▶ **Your task**: Repeat word for word the stretch of the shh cgroup poller documentation below from "From memory, it" through "of the interval.".

▶ **Passage provided**:
====

From cpuacct, it fetches user and system CPU time used by the group expressed as a percentage of a single core. For example, a value of 125 would mean that process in the group used CPU time equivalent to one and one quarter of a CPU core for the entire polling interval.
From memory, it fetches the MAXIMUM memory usage of the group over the entire interval (the high-water mark). It attempts to request that the kernel reset this value after each poll by writing a zero to the memory.max_memory_usage file in the group's directory. This will only work if the SHH process has permissions to the file. You can simply chown/chgrp the file appropriately to grant that access. Failing to do this will result in this poller reporting only the historical maximum memory usage irrespective of the interval.
Three memory high-water marks are reported: "user", "kernel", and "tcp". "user" is standard memory usage (RSS). "Kernel" is kernel buffers and the like required by system calls made by processes in the group. "tcp" is just kernel memory required for TCP sessions. "Kernel" and "tcp" will always report 0 unless a respective memory limit for the cgroup has been set, due to limitations in the memory cgroup controller.
Metrics produced:
<prefix>.cgroup.<cgroup name>.cpu.user
<prefix>.cgroup.<cgroup name>.cpu.system
<prefix>.cgroup.<cgroup name>.mem.user
<prefix>.cgroup.<cgroup name>.mem.kernel
<prefix>.cgroup.<cgroup name>.mem.kernel.tcp
These 5 metrics will be emitted for each cgroup in SHH_CGROUPS. If a given cgroup does not exist in either controller, it will be silently ignored and the metrics for that controller/cgroup will not be emitted.
shh
is written in the Go programming language, which doesn't support
dynamic linking. This makes building a plugin system fairly difficult,
but of course simplifies other aspects of the software lifecycle--most
notably, deployment.
However, there are 2 mechanisms which can be utilized to create your
own poller. The first involves using a builtin poller called "listen";
the other involves modifying the shh
source code.

====

▶ **Data below**:
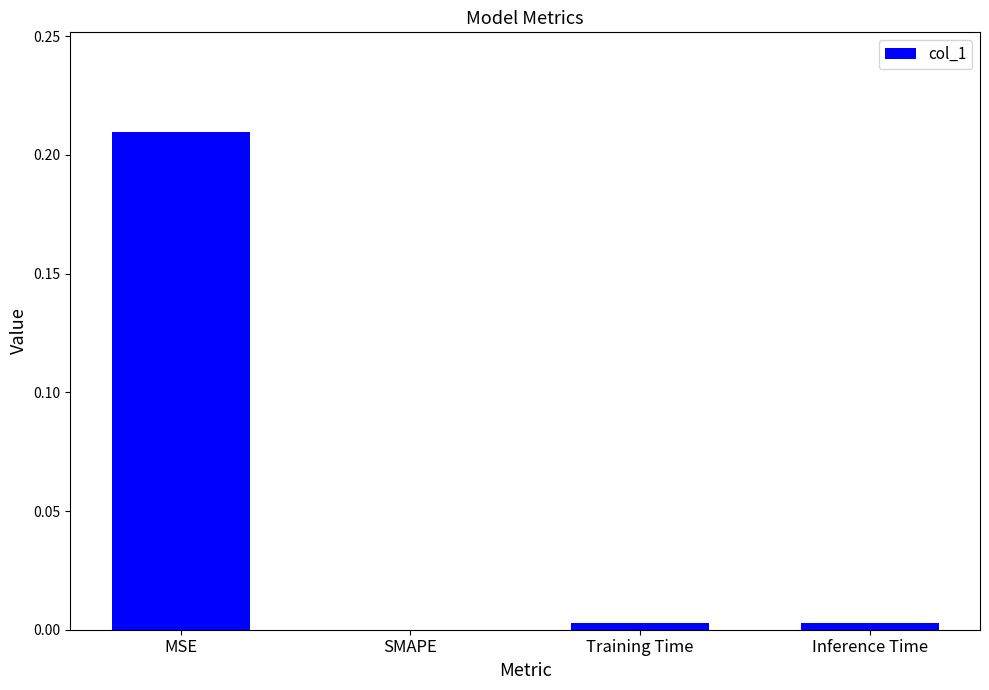

At which label is the value closest to 0?

SMAPE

====

▶ **Your solution**:
From memory, it fetches the MAXIMUM memory usage of the group over the entire interval (the high-water mark). It attempts to request that the kernel reset this value after each poll by writing a zero to the memory.max_memory_usage file in the group's directory. This will only work if the SHH process has permissions to the file. You can simply chown/chgrp the file appropriately to grant that access. Failing to do this will result in this poller reporting only the historical maximum memory usage irrespective of the interval.